MCP server of servers

Installation
Run this command in your terminal to add the MCP server to Claude Code.
Run in terminal:
Command
claude mcp add --transport stdio rgarcia-mcp-server-server npx -y @modelcontextprotocol/mcp-server-wrapper@latest

How to use

This MCP server is a websocket wrapper around an underlying stdio MCP server. It exposes the traditional MCP server interface over a WebSocket, enabling clients to interact with MCP tools without spawning separate processes for every server. You can connect a client to the websocket endpoint and discover available tools, then issue MCP commands through the same transport your client library expects. The README demonstrates a Client from the Model Context Protocol SDK connecting via WebSocket transport, listing tools, and using them programmatically. The included examples show how to start the underlying MCP server via a package wrapper (npx), then connect to it through a WebSocket URL (for example ws://localhost:3001) and list tools like puppeteer_navigate, puppeteer_screenshot, puppeteer_click, puppeteer_fill, and puppeteer_evaluate.

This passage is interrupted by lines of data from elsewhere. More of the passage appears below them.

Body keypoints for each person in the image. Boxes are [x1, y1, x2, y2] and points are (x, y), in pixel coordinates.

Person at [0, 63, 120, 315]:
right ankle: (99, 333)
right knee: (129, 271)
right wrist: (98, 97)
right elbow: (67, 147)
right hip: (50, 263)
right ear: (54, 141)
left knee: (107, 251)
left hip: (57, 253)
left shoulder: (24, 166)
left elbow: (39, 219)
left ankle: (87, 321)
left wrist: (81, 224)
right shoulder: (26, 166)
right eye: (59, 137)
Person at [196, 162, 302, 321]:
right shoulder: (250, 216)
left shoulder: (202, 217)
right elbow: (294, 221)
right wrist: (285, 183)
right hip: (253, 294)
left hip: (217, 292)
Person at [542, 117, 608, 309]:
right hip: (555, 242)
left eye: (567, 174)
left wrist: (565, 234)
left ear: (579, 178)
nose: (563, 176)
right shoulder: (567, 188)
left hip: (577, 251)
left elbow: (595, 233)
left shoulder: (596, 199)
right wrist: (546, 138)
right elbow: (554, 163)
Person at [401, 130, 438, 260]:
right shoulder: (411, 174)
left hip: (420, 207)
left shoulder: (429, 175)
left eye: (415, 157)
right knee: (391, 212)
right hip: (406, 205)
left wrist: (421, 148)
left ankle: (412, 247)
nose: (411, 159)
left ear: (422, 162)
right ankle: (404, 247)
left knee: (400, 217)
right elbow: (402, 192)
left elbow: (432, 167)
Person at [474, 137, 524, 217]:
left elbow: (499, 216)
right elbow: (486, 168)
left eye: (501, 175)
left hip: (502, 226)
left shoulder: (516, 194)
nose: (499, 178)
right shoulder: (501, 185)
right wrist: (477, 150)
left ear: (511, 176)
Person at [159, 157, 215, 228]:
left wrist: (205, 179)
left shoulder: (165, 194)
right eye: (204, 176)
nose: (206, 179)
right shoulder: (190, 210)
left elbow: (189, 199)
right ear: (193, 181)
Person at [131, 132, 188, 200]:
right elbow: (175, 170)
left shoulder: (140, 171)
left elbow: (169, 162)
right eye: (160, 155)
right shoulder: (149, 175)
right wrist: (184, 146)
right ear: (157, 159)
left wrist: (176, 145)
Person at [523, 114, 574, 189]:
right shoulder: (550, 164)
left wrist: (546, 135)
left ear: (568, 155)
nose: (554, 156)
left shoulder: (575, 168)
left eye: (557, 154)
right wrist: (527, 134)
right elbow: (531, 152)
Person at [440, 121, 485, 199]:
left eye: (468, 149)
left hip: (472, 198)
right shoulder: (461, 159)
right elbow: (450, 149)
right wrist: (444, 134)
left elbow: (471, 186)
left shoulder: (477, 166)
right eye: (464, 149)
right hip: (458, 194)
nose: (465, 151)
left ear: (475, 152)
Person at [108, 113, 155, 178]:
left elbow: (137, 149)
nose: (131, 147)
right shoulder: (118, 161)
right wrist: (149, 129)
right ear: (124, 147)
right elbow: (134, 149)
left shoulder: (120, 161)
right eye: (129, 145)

In short, this server simplifies MCP usage by turning a stdio-based server into a network service you can manage from a client in your application.

How to install

Prerequisites:

  • Node.js (and optionally bun) installed on your machine
  • Internet access to install dependencies

Step 1: Clone the repository (if you haven’t already)

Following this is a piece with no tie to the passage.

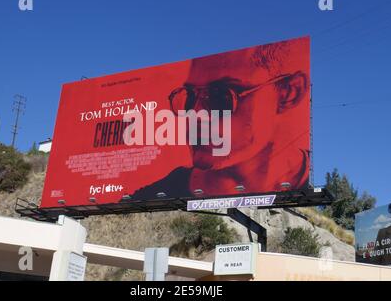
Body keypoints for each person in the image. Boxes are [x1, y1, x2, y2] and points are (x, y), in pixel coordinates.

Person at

Step 2: Install dependencies

  • If the project uses npm:
    • npm install
  • If you prefer bun (as shown in the README examples):
    • bun install

Step 3: Run the server wrapper to expose a WebSocket MCP server

  • Using npx (as shown in the README):
    • npx -y @modelcontextprotocol/mcp-server-wrapper@latest
  • Or install and run the wrapper locally via bun/node as demonstrated in the README:
    • bun run mcp-server-wrapper -p 3001 -- npx -y @modelcontextprotocol/server-puppeteer@latest
    • bun run mcp-server-wrapper -p 3001 -- node path/to/server-puppeteer/dist/index.js

Step 4: Connect your MCP client

  • Point your MCP client at ws://localhost:3001 (or the port you started on)
  • Use the SDK client’s WebSocket transport to interact with the server (as shown in the README example)

Notes:

  • If you intend to run a specific underlying MCP server, you can configure it via the mcpServers config (see mcp_config section).

Additional notes

Tips and caveats:

  • The wrapper converts a traditional stdio MCP server into a WebSocket service; performance depends on the underlying server and network latency.
  • You may need to adjust the port (default shown is 3001) to fit your environment and firewall rules.
  • Example tool names shown in the README include Puppeteer-based tools such as puppeteer_navigate, puppeteer_screenshot, puppeteer_click, puppeteer_fill, and puppeteer_evaluate; your actual tool set will depend on the underlying MCP server you wrap.
  • If you encounter connectivity issues, ensure WebSocket endpoints are accessible and that any proxy or firewall settings allow ws/wss traffic.
  • The mcpServers configuration supports specifying the underlying server commands (e.g., npx or uvx) so you can tailor spin-up behavior for different environments.
  • For production, consider building a Docker image around the wrapper to provide a consistent, repeatable deployment.